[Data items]
◆ ◆ ◆ ◆ ◆

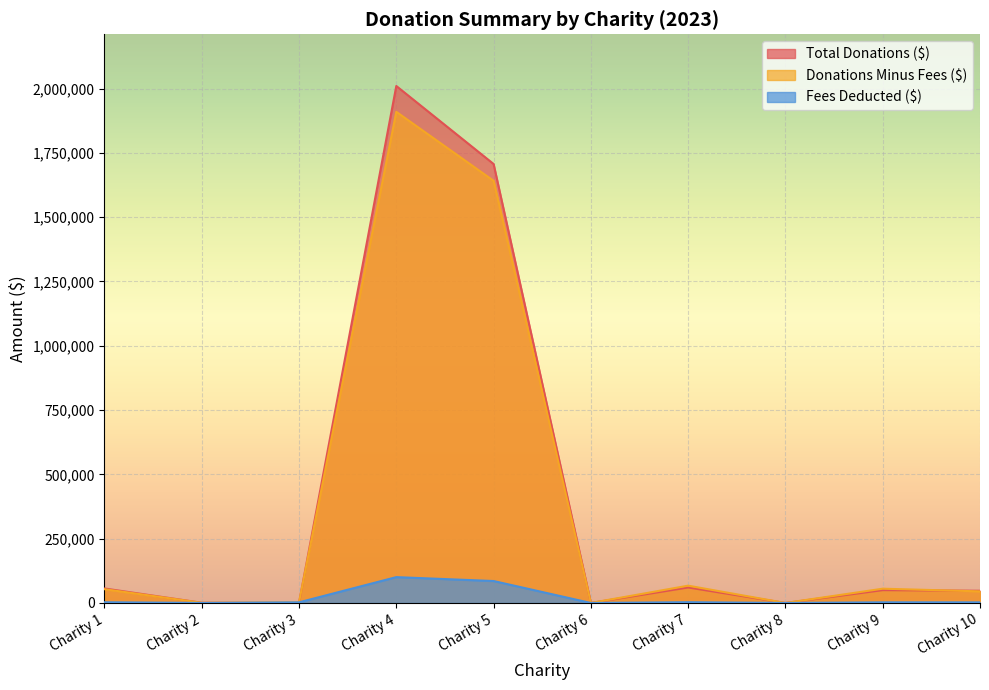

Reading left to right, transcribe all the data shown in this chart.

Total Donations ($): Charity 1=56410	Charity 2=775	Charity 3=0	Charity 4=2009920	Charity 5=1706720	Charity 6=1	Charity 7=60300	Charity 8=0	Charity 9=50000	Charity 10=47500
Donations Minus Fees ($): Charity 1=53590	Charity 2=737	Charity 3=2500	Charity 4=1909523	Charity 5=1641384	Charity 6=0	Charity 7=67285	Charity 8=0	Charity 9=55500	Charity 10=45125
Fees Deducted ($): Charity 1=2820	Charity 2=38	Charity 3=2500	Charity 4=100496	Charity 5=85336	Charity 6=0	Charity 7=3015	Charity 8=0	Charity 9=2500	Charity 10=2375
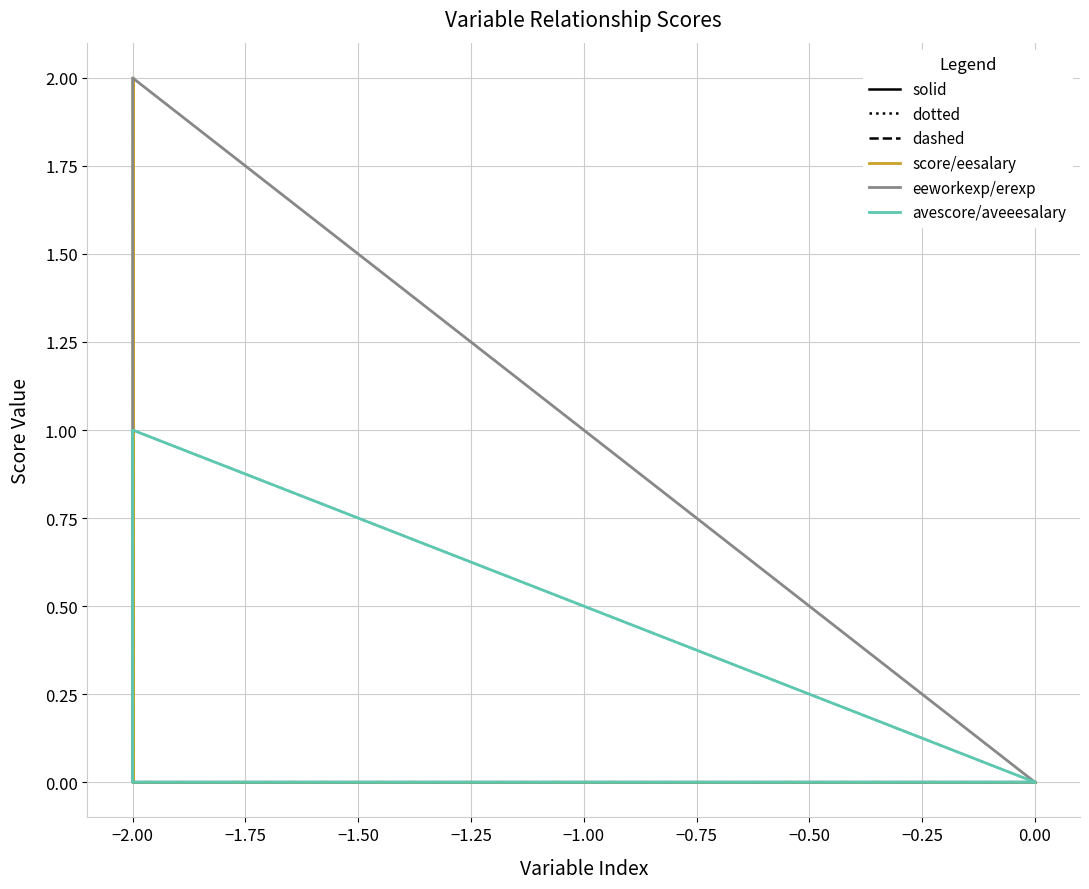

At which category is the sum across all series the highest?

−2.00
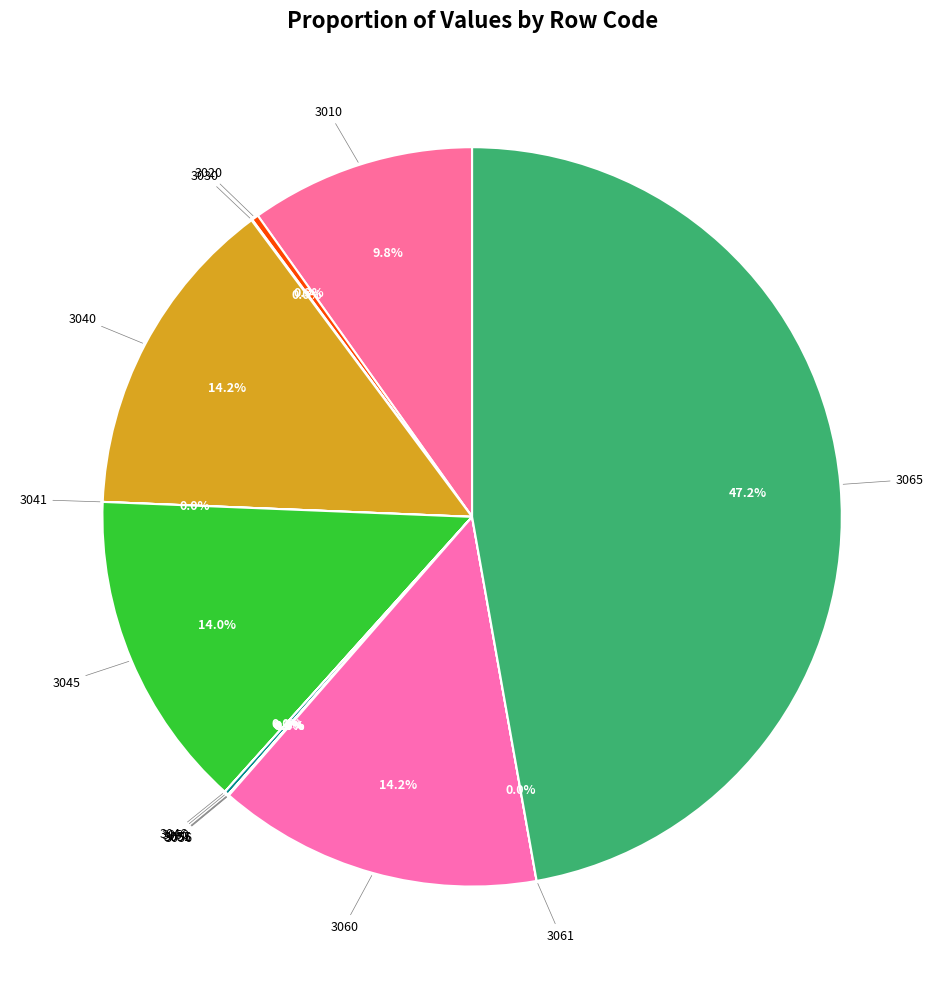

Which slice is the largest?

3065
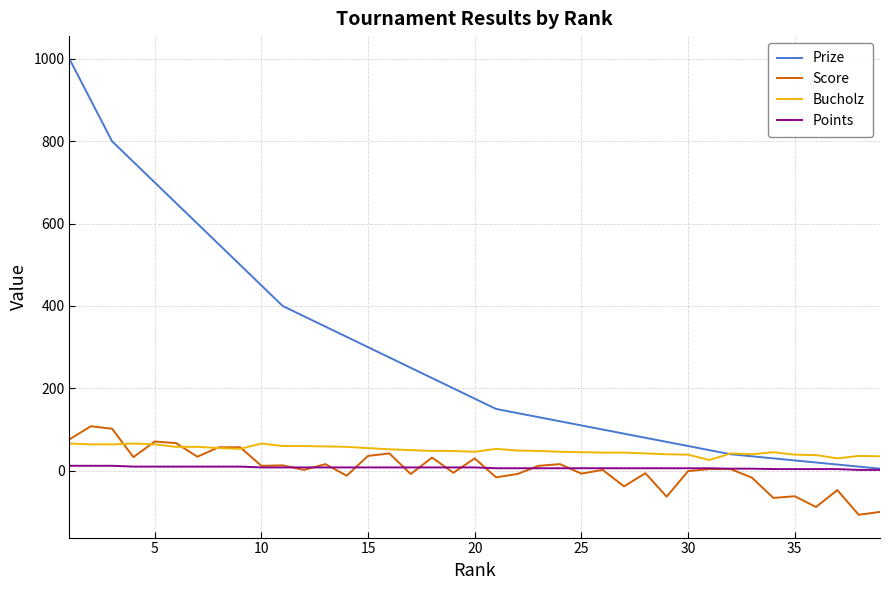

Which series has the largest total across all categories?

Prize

◆ ◆ ◆ ◆ ◆

# Aim of the exercise
Reproduce every line of the data above verbatim, omitting the pictures.

# Answer to this exercise
Reading left to right, transcribe all the data shown in this chart.

Total Donations ($): Charity 1=56410	Charity 2=775	Charity 3=0	Charity 4=2009920	Charity 5=1706720	Charity 6=1	Charity 7=60300	Charity 8=0	Charity 9=50000	Charity 10=47500
Donations Minus Fees ($): Charity 1=53590	Charity 2=737	Charity 3=2500	Charity 4=1909523	Charity 5=1641384	Charity 6=0	Charity 7=67285	Charity 8=0	Charity 9=55500	Charity 10=45125
Fees Deducted ($): Charity 1=2820	Charity 2=38	Charity 3=2500	Charity 4=100496	Charity 5=85336	Charity 6=0	Charity 7=3015	Charity 8=0	Charity 9=2500	Charity 10=2375

At which category is the sum across all series the highest?

−2.00

Which slice is the largest?

3065

Which series has the largest total across all categories?

Prize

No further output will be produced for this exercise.